Retail sales have worst decline ever, says BRC
The British Retail Consortium (BRC) has reported that retail sales fell by their largest monthly margin since records began in 1996.
The BRC said that total sales fell by 1.9 per cent on March 2010, although that was partly down to the busy Easter trading weekend falling in March last year. Like-for-like sales fell by 3.5 per cent, the worst level since 2005.
Footwear showed the only area of growth in the report but food and drink, clothing and electrical sales all fell and home and furniture purchases suffered the most. Even internet sales, which had been bucking the high street trend, grew at their smallest rate since records started in 2008.
Stephen Robertson, Director General of the BRC said: "This is the worst drop in total sales since we first collected these figures in 1995. Non-food retailers were particularly hard-hit. This is strong evidence of the pressure customers and traders are under. This year's later Easter is a factor but this fall goes way beyond anything that can be explained by that alone.
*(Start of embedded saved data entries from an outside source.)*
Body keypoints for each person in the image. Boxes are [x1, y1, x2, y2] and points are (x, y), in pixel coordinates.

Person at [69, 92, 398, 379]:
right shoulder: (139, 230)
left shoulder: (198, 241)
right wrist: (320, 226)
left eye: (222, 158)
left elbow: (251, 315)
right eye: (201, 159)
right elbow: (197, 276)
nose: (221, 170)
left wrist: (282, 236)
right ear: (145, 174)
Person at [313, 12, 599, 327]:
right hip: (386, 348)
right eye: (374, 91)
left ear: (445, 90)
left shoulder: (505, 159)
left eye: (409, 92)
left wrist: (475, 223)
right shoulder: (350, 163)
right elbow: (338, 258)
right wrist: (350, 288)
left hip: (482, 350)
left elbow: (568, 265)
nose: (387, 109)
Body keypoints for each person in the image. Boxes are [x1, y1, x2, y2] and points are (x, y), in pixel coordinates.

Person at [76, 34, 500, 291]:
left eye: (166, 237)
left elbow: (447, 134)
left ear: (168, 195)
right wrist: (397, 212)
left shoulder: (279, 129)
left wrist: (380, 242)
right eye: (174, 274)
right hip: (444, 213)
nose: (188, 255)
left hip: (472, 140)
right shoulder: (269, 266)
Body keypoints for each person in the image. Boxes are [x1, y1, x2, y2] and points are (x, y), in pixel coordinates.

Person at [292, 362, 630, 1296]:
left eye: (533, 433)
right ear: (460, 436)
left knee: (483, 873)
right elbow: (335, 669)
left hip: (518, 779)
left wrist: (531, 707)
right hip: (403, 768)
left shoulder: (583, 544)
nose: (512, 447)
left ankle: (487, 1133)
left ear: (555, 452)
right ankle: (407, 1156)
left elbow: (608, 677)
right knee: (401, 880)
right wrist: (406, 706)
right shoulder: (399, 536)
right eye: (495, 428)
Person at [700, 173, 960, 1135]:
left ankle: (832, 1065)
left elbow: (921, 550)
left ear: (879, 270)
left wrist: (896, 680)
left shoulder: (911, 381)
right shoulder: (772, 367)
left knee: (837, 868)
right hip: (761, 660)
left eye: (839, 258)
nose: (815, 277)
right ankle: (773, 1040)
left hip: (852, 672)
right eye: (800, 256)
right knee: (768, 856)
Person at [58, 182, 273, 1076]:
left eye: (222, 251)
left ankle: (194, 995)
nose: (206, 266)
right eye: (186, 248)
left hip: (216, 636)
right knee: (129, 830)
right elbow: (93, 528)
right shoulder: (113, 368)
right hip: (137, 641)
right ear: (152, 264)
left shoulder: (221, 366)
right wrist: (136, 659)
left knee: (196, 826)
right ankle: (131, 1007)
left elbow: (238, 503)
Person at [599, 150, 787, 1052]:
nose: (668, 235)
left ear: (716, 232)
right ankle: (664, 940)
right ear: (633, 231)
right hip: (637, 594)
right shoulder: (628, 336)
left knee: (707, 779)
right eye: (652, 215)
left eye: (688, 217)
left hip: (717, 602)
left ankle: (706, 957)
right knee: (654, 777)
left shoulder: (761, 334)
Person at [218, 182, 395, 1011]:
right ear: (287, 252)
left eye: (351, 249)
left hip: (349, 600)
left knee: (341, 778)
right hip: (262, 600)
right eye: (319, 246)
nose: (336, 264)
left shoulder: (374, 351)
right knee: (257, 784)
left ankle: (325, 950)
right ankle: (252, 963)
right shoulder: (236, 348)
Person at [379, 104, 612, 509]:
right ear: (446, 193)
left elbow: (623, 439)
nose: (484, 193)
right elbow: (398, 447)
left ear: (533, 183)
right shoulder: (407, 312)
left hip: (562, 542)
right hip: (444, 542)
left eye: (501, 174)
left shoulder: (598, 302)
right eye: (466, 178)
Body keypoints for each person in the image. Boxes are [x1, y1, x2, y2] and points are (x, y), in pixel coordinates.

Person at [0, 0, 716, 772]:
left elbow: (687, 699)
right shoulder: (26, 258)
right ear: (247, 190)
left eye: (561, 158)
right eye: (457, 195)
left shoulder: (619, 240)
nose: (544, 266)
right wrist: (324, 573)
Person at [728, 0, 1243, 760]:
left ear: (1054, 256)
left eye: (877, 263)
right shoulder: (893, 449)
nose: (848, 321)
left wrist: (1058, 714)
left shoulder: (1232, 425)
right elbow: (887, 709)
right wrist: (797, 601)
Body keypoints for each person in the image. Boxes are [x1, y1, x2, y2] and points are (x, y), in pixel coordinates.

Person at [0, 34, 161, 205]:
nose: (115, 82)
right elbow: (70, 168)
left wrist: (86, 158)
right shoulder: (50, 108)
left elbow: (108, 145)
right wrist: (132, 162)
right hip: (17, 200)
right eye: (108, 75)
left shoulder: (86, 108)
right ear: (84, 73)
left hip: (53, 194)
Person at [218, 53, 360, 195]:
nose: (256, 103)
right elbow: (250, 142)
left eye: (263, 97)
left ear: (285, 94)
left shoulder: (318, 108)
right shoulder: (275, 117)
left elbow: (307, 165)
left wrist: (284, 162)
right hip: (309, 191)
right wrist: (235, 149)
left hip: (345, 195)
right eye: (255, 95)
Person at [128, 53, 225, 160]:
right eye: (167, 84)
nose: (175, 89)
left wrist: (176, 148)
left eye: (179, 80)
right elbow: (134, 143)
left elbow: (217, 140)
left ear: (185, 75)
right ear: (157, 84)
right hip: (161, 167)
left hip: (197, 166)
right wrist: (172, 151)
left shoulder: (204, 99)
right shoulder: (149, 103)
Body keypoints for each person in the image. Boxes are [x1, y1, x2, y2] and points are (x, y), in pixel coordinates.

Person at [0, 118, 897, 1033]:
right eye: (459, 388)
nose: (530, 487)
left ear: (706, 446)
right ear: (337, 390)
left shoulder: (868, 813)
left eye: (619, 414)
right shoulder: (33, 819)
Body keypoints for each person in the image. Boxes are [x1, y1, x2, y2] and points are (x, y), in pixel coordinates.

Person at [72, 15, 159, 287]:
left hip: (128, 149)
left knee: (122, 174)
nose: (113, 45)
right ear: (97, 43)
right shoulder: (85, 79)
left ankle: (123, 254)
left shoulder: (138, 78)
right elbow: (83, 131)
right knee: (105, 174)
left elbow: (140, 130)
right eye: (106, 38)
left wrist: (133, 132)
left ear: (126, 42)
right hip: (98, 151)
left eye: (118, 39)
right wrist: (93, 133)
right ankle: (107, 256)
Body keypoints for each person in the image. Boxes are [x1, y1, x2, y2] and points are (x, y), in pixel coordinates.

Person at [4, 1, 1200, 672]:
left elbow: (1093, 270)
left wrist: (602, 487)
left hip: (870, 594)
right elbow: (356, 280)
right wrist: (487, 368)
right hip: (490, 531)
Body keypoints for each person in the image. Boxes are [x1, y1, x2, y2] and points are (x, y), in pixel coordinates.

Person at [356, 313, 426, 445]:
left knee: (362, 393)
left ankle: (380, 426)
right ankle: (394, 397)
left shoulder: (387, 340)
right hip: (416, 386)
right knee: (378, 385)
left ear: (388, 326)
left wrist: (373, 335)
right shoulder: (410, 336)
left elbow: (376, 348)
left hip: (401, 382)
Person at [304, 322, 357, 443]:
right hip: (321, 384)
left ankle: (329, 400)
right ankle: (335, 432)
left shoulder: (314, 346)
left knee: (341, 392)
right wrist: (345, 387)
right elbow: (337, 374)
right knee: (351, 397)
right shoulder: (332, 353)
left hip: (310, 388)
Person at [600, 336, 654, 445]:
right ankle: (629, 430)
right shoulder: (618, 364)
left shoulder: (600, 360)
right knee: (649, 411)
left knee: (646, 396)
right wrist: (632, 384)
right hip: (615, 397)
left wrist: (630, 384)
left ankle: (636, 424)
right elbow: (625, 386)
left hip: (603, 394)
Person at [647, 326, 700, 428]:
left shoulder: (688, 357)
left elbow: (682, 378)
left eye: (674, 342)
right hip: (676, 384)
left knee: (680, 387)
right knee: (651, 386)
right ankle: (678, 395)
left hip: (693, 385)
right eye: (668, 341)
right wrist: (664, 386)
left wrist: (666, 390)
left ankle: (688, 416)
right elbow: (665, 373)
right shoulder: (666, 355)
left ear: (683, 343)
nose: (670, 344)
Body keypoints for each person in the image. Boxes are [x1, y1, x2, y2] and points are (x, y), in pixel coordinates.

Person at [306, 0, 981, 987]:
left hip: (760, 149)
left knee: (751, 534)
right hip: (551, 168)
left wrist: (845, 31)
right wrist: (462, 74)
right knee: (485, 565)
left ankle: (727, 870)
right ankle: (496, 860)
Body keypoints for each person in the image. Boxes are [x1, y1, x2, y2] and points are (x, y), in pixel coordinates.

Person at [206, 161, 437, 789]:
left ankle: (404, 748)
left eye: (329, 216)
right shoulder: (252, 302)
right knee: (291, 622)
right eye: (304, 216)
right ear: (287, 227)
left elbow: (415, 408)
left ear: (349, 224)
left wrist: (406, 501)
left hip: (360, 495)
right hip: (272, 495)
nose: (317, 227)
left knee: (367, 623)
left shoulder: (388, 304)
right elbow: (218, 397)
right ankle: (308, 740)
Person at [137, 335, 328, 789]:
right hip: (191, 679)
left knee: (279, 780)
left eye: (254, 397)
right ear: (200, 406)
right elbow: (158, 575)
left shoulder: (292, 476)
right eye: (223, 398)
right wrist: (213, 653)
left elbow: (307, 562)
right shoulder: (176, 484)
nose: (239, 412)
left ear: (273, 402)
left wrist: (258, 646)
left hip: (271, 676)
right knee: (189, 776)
Today, (April 12th) saw the Office for National Statistics (ONS) release its inflation report for March which unveiled surprisingly good figures that showed inflation fell to four per cent, but the last few weeks have seen a succession of poor trading figures from retailers such as HMV, Currys, Next and Mothercare that back-up the latest retail figures released by the BRC today.
Stephen Robertson said: "Uncomfortably high inflation and low wage growth have produced the first year-on-year fall in disposable incomes for thirty years. Mounting fuel and utility costs, falling house prices, higher VAT and the prospect of more tax rises and job losses left people unwilling to spend unless they really had to.”